The daughter of a popular flower seller in Islington has told how his “pointless” murder has devastated a whole community as his killer was convicted.
Following an Old Bailey trial twice delayed by the Covid pandemic and barristers’ strike, Peppiatt, 23, was found guilty of murder on Tuesday.
The jury deliberated for 13 hours.
Following the verdict the victim’s daughter Paige Eastlake said that “justice has been served”.
She told PA: “This is pointless. No-one needs to be here. There’s too many lives ruined for one silly thing that happened that didn’t need to happen.”
Ms Eastlake described her father as the “funniest, kind, generous person that I’ve ever met”.
“To me, he was the best and he was just one of a kind. He was my dad and my best friend.
“He’d been working on that same stall since he was 14 and he was 55 when he died – so a long time.
“He died on the street of Essex Road where he lived. I don’t know if that’s fate – you died where you worked every single day of your life.”
Ms Eastlake, 28, took comfort from the fact that members of the public had rushed to help her father as he lay mortally injured after being attacked by Peppiatt.
She said: “Listening to what the pathologist and the paramedics had said, within maybe 10 to 12 seconds he would have been unconscious, and I know he didn’t die on his own.”
Ms Eastlake said she was shocked at the outpouring of grief in the community to the person many knew only as “Flower Man of Essex Street”.
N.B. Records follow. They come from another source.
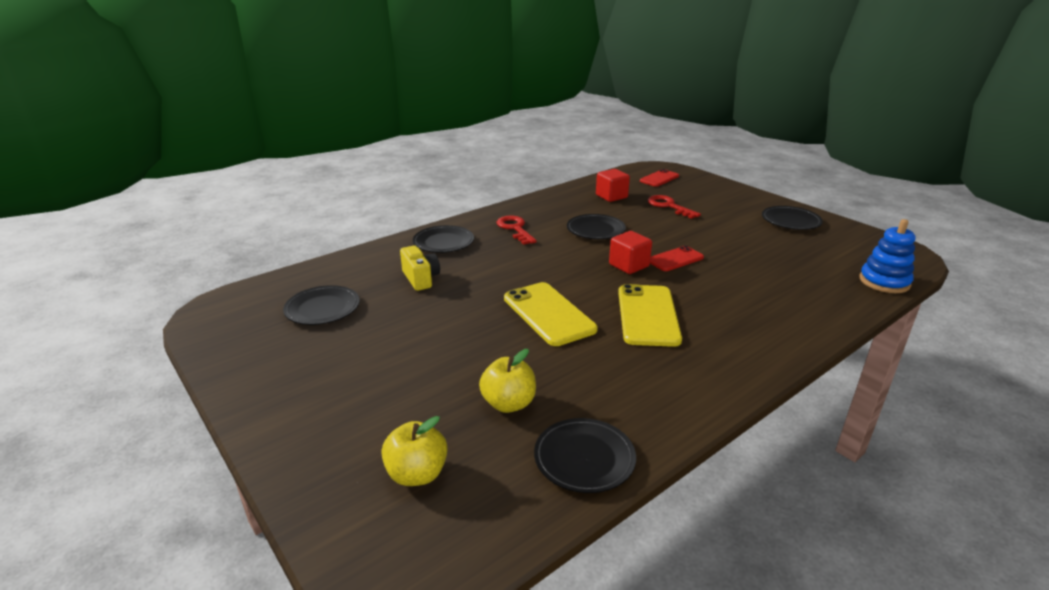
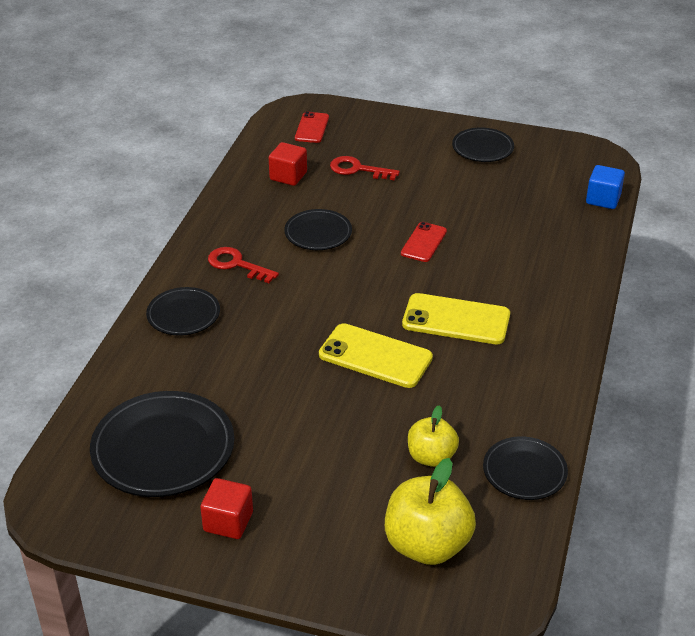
camera: 35 degrees left, 10 degrees up
(322, 308) = (163, 449): black plate -> black plate, size x1.73
(417, 474) = (427, 545): yellow apple -> yellow apple, size x1.63
(420, 279) = (215, 370): yellow camera -> none
(629, 265) = (391, 268): red cube -> red cube (228, 522)
(647, 315) = (456, 320): yellow phone -> yellow phone turned 45 degrees counterclockwise
(884, 282) = (603, 199): blue stacking toy -> blue cube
On a vigil organised a couple of days after his death, she said: “It makes me more honoured to call him my dad. There was young people, older people, the drunks in park…”
Ms Eastlake said she was particularly struck by the reaction of one bus driver, who stopped by the stall to find out what had happened despite carrying a full load of passengers.
She added: “I would just like to thank the Islington community for all of the support that they have shown me and my family. For the floral tributes, the hundreds of people who were at his funeral and the constant lines of support. I couldn’t be prouder of my dad for the lasting legacy he’s left as the Flower Man of Essex Road.”
On Peppiatt, she said: “My dad wasn’t an angry or horrible person. He would laugh about it. So I think I’m not going to live my life hating someone, he’s ruined enough of it. I’m not going to let him ruin any more.”
Detective Chief Inspector Geoff Grogan, who led the investigation, said: “Tony was a well-known character in the community. The people that came to his aid, the passers-by and the outpouring of grief just goes to show how huge an impact this incident had.
“We might never know quite why James Peppiatt took the view that Tony Eastlake was to blame for his mother’s passing, but no matter what he felt to Tony, we can’t accept that level of violence in any instance.”
Peppiatt handed himself in to police a few days after Mr Eastlake’s death and investigators built a case against him from CCTV footage and eyewitnesses.
Mr Grogan praised the Eastlake family’s composure in the face of the trial delays, adding: “I can only hope that now they can move forward having got the justice for the unnecessary loss of Tony.”
“Nobody needed to be here. This whole incident was avoidable. It could have been stopped at any given moment, somebody could have chosen to walk the other way. Instead, James Peppiatt chose to walk after Tony Eastlake.
“A moment of gratuitous, unnecessary violence has led to the taking of a community member, a family member, somebody who was larger than life.”
Following the guilty verdict at the Old Bailey on Tuesday, Judge Richard Marks KC adjourned sentencing until August 24.